Alors que le secteur de la construction fait face à des tensions croissantes, Pascal Boulanger, président de la Fédération des promoteurs immobiliers, a livré une analyse préoccupante sur l'état du marché. Interrogé sur les perspectives des prix dans l'immobilier neuf, il a souligné que si les hausses ne sont pas encore visibles dans les transactions courantes, la dynamique inflationniste est bel et bien enclenchée.

« Aujourd'hui, on n'a pas encore réellement vu les prix monter, mais on sait que c'est en train d'être le cas », a-t-il déclaré. Cette déclaration intervient dans un contexte où de nombreux observateurs s'interrogent sur l'impact des coûts des matériaux, de la main-d'œuvre et des normes réglementaires sur les programmes de logements neufs.

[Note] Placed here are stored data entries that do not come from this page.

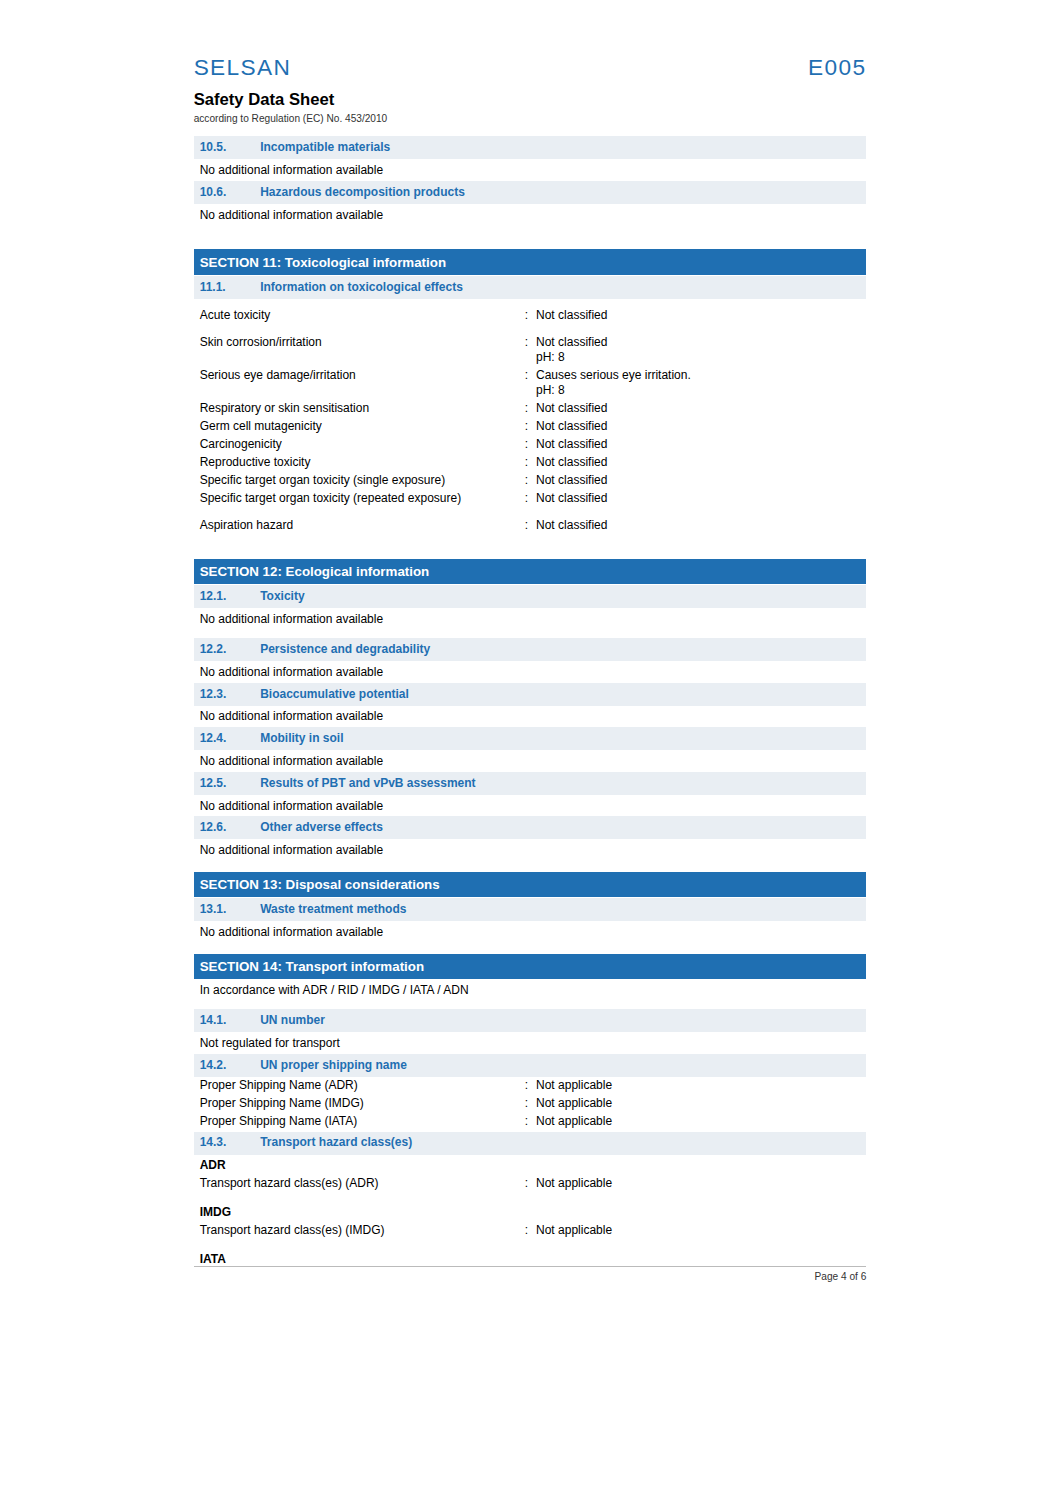SELSAN
E005
Safety Data Sheet
according to Regulation (EC) No. 453/2010
10.5.
Incompatible materials
No additional information available
10.6.
Hazardous decomposition products
No additional information available
SECTION 11: Toxicological information
11.1.
Information on toxicological effects
Acute toxicity
:
Not classified
Skin corrosion/irritation
:
Not classified pH: 8
Serious eye damage/irritation
:
Causes serious eye irritation. pH: 8
Respiratory or skin sensitisation
:
Not classified
Germ cell mutagenicity
:
Not classified
Carcinogenicity
:
Not classified
Reproductive toxicity
:
Not classified
Specific target organ toxicity (single exposure)
:
Not classified
Specific target organ toxicity (repeated exposure)
:
Not classified
Aspiration hazard
:
Not classified
SECTION 12: Ecological information
12.1.
Toxicity
No additional information available
12.2.
Persistence and degradability
No additional information available
12.3.
Bioaccumulative potential
No additional information available
12.4.
Mobility in soil
No additional information available
12.5.
Results of PBT and vPvB assessment
No additional information available
12.6.
Other adverse effects
No additional information available
SECTION 13: Disposal considerations
13.1.
Waste treatment methods
No additional information available
SECTION 14: Transport information
In accordance with ADR / RID / IMDG / IATA / ADN
14.1.
UN number
Not regulated for transport
14.2.
UN proper shipping name
Proper Shipping Name (ADR)
:
Not applicable
Proper Shipping Name (IMDG)
:
Not applicable
Proper Shipping Name (IATA)
:
Not applicable
14.3.
Transport hazard class(es)
ADR
Transport hazard class(es) (ADR)
:
Not applicable
IMDG
Transport hazard class(es) (IMDG)
:
Not applicable
IATA
Page 4 of 6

Un constat partagé par les professionnels Les propos de Pascal Boulanger résonnent comme un avertissement pour les acquéreurs potentiels et les acteurs du BTP. La Fédération des promoteurs immobiliers, qui regroupe les principaux opérateurs du secteur, suit de près l'évolution des charges de construction. Selon le président de l'organisation, les signaux sont clairs : les coûts de production augmentent de manière significative, ce qui devrait mécaniquement se répercuter sur les prix de vente dans les mois à venir.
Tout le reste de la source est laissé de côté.